Et qu’en est-il de la prescription ?

Dans un arrêt de principe du 28 avril 20216, le Tribunal fédéral a précisé qu’à l’inverse de ce qui prévaut pour les zones à bâtir, l’obligation de rétablir un état conforme au droit ne s’éteint pas après 30 ans s’agissant des bâtiments et installations érigés illégalement dans l’espace non-bâti.

Le raisonnement des juges fédéraux est justifié par deux arguments principaux, à savoir la primauté du droit fédéral et la séparation stricte entre les parties constructibles et non constructibles du territoire suisse.

La Commission de l’environnement, de l’aménagement du territoire et de l’énergie du Conseil national a toutefois fortement réagi à cette jurisprudence en adoptant une motion demandant au Conseil fédéral de soumettre au Parlement un projet de loi visant à harmoniser l’application du délai de 30 ans aux constructions illégales hors zone à bâtir, estimant que cela garantirait en outre une certaine sécurité juridique, une uniformité de traitement des constructions illégales et éviterait des conséquences disproportionnées pour les propriétaires.

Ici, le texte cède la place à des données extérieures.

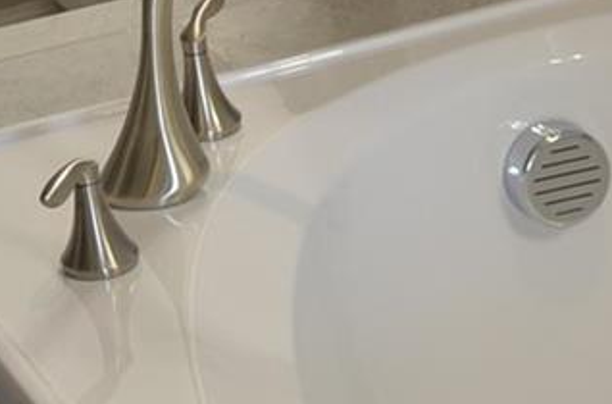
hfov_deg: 13.1
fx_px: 2559
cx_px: 851
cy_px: 484
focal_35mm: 151
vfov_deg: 8.9
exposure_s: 1/60
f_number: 4
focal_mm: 20
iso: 400
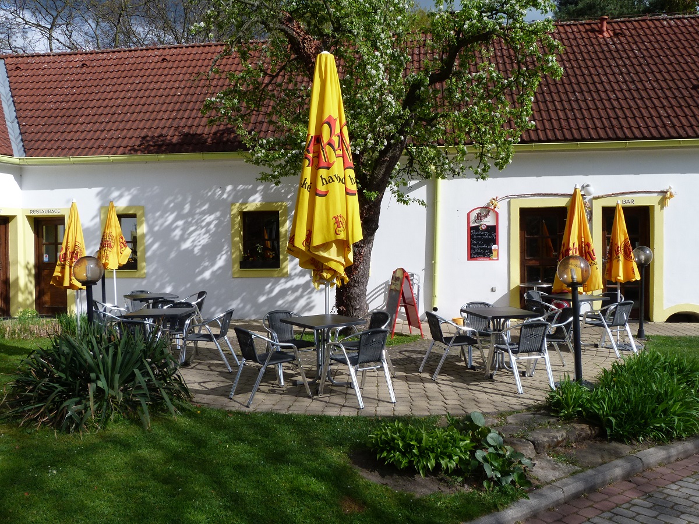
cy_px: 262
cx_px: 350
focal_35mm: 30
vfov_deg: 46.8
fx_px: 606
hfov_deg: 60.0
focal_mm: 5.4
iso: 80
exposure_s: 1/400
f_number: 5.6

Cette motion a été acceptée le 6 décembre 2022 par le Conseil des Etats ; le dossier est actuellement entre les mains du Conseil fédéral. 

Conclusion

A la lecture des récentes décisions du Tribunal fédéral en matière de constructions illicites en dehors de la zone à bâtir, il convient de retenir d’une part l’application stricte du principe constitutionnel de la séparation de l’espace bâti et non-bâti, et d’autre part la (quasi) prédominance de l’intérêt public au rétablissement d’une situation conforme au droit sur l’intérêt privé des propriétaires, lequel ne “pèse pas lourd” pour reprendre les propos des juges de Mon-Repos.

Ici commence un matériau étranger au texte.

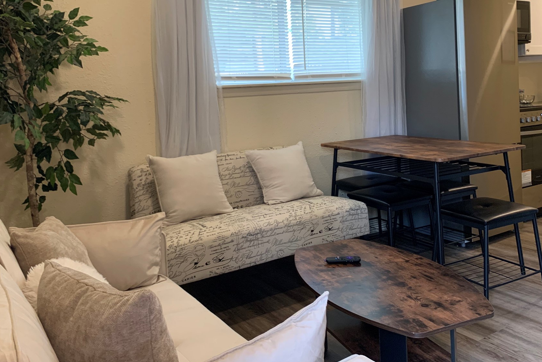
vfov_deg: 39.5
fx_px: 497
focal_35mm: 33
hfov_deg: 57.1
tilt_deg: -4.0
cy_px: 118
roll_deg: +2.2
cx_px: 303
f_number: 1.8
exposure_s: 1/60
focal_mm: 4.25
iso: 125
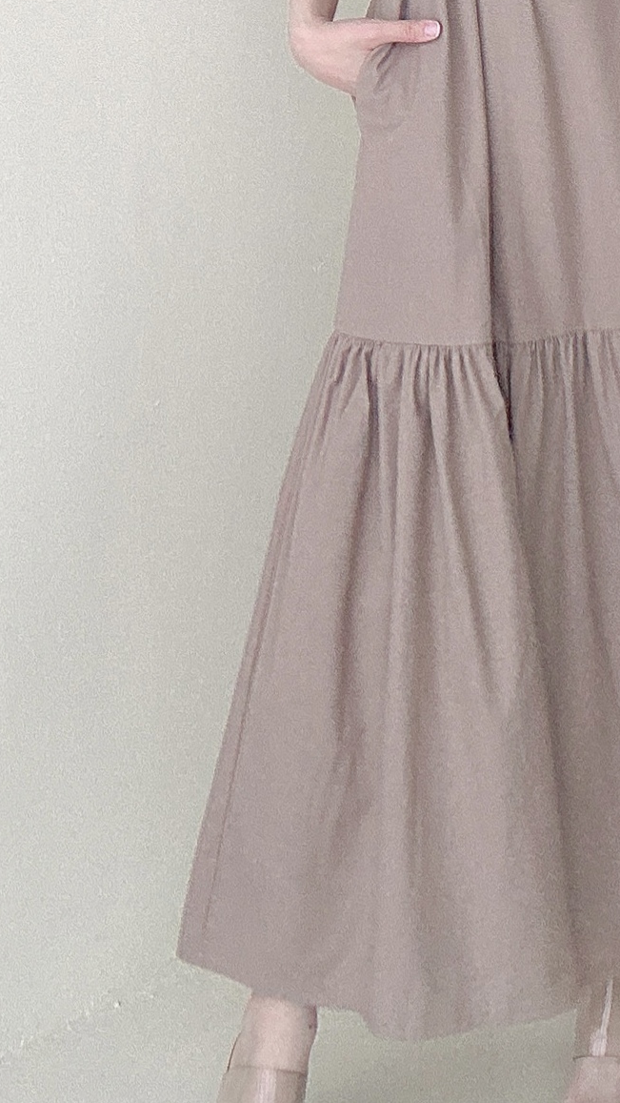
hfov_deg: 22.7
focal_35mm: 52
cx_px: 513
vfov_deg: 38.1
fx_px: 1519
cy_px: 192
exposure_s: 1/60
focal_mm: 2.69
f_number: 1.9
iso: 100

L’adoption prochaine d’un projet de loi visant à introduire un délai de prescription de 30 ans constituera toutefois un pas en faveur d’un rétablissement d’une certaine forme d’égalité de traitement par rapport aux constructions sises en zone à bâtir et de la prise en considération de l’intérêt privé des propriétaires concernés, qui pourront, si les conditions sont remplies, être autorisés à conserver leurs bâtiments construits sans autorisation ou ayant fait l’objet de travaux non-autorisés7.

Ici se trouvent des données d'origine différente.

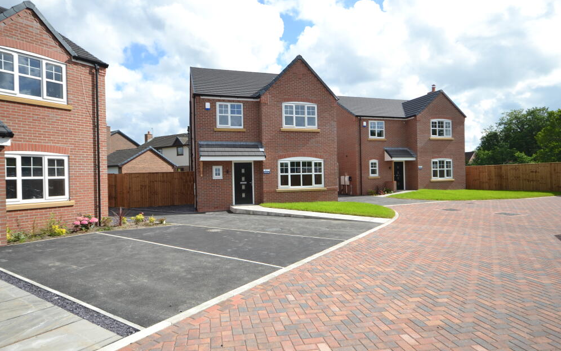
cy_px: 174
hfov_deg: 79.6
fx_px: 336
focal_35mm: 22
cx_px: 284
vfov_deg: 55.1
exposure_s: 1/250
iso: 100
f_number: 8
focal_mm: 14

Quant aux propriétaires des constructions érigées illégalement il y a moins de 30 ans, ils seront contraints de vivre avec une épée de Damoclès au-dessus de la tête.

Dura lex sed lex !

1 Arrêt 1C_184/2022 du 7 octobre 2022.

2 Arrêt 1C_149/2022 du 28 octobre 2022.

3 Arrêt 1C_149/2002, consid. 5.2.

4 ATF 1C_61/2014 du 30 juin 2015 consid. 5.3; arrêt 1C_136/2009 du 4 novembre 2009 ; arrêt 1C_167/2008 du 22 août 2008; arrêt 1C_29/2016 du 18 janvier 2017.

5 Arrêt 1C_533/2021 du 19 janvier 2023.

6 Arrêt 1C_469/2019 du 28 avril 2021.

7 Près de 600’000 constructions seraient potentiellement concernées dans toute la Suisse, même si seule une partie d’entre elles sont illégales ou comportent des éléments illégaux.